The exhibition will look at the influence of a trips made to South Africa in the early 1950s, his collection of wildlife photography and his interest in the pioneering work of the 19th-century photographer Eadweard Muybridge, whose work revealed the motion of humans and animals frame-by-frame. According to the press release, “Bacon remained convinced that, beneath the veneer of civilisation, humans are animals like any other”.

Bacon's Head I (1948) © Metropolitan Museum of Art, Bequest of Richard S. Zeisler. Photo: Prudence Cuming Associates Ltd.

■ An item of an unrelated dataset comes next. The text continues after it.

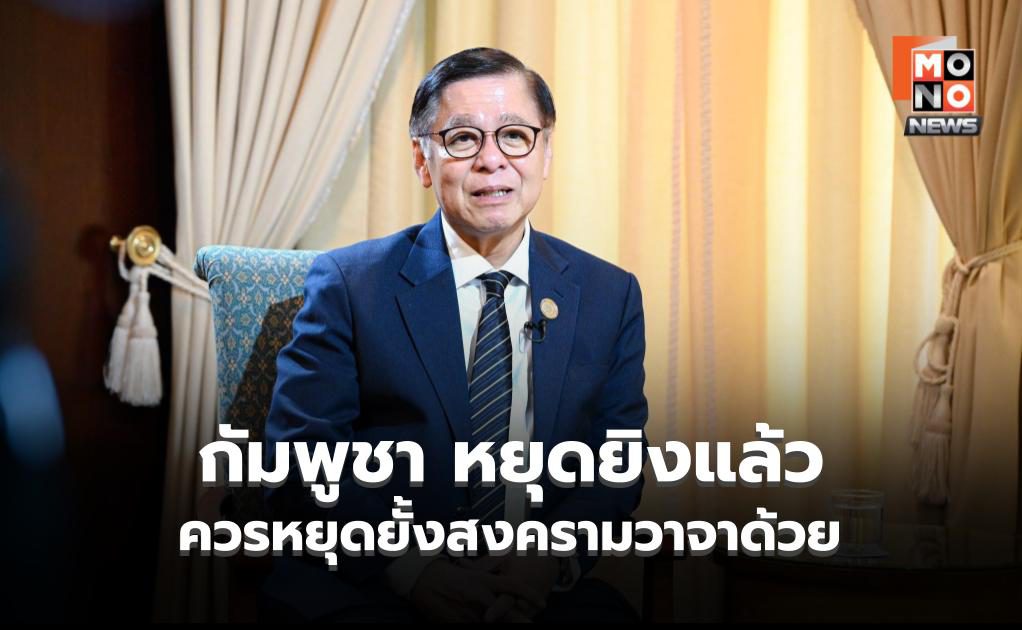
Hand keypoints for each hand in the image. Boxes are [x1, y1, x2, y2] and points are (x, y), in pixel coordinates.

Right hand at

The survey will include 45 paintings spanning Bacon’s career, with several loans from the US including Study of a Baboon (1953) from the Museum of Modern Art in New York and Man with Dog (1953) from the Albright-Knox Art Gallery in Buffalo. Another US loan, from New York’s Metropolitan Museum of Art, will be Head I (1949), which is part of a series of six that Bacon made for his first exhibition at Hanover Gallery in London. The painting, which shows Bacon’s characteristic cuboid compositional structure for the first time, includes a fanged mouth that was apparently inspired by that of a snarling chimpanzee.

Bacon’s obsession with the Greek Furies will also be explored and the inspiration for the writhing figures linked to animal movements—an image of a diving pelican found on his studio floor, for example—as well as the ancient myths and Christian iconography. There will also be a gallery dedicated to Bacon’s muse and lover George Dyer, who Bacon had a tempestuous relationship with for a decade until his suicide in 1971.

Bacon's final painting Study of a Bull (1991) will be exhibited in the UK for the first time © The Estate of Francis Bacon. All rights reserved, DACS/Artimage 2020. Photo: Prudence Cuming Associates Ltd

A major highlight of the exhibition will be the reuniting of Bacon’s three bullfighting paintings from 1969, exhibited together for the first time in the UK. Two were shown at the Tate Gallery’s major retrospective in 1985 and these will now be joined by a Study for Bullfight No. 2 (1969) on loan from the Musée des Beaux-Arts de Lyon. The show will close with Bacon’s final painting of a bull made in 1991 using oil, spray paint and dust on canvas, from a private collection and which was only exhibited for the first time in 2016.